+++ MATERIAL TO PROCESS
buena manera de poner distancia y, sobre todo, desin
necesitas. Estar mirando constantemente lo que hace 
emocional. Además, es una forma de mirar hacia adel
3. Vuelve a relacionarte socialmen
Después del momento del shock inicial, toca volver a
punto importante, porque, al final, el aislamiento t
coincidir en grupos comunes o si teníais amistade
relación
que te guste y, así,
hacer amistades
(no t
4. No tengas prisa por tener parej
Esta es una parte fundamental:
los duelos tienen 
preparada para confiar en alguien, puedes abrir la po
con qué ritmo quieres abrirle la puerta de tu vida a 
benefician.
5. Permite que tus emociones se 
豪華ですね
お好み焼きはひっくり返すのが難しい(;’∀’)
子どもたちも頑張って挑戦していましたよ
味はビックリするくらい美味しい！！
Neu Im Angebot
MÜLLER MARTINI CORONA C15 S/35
++++++
§ **GOAL OF THE EXERCISE**
Reproduce every line of the entries above word for word, keeping each line in its original order and form.

§ **YOUR RESPONSE**
buena manera de poner distancia y, sobre todo, desin
necesitas. Estar mirando constantemente lo que hace 
emocional. Además, es una forma de mirar hacia adel
3. Vuelve a relacionarte socialmen
Después del momento del shock inicial, toca volver a
punto importante, porque, al final, el aislamiento t
coincidir en grupos comunes o si teníais amistade
relación
que te guste y, así,
hacer amistades
(no t
4. No tengas prisa por tener parej
Esta es una parte fundamental:
los duelos tienen 
preparada para confiar en alguien, puedes abrir la po
con qué ritmo quieres abrirle la puerta de tu vida a 
benefician.
5. Permite que tus emociones se 
豪華ですね
お好み焼きはひっくり返すのが難しい(;’∀’)
子どもたちも頑張って挑戦していましたよ
味はビックリするくらい美味しい！！
Neu Im Angebot
MÜLLER MARTINI CORONA C15 S/35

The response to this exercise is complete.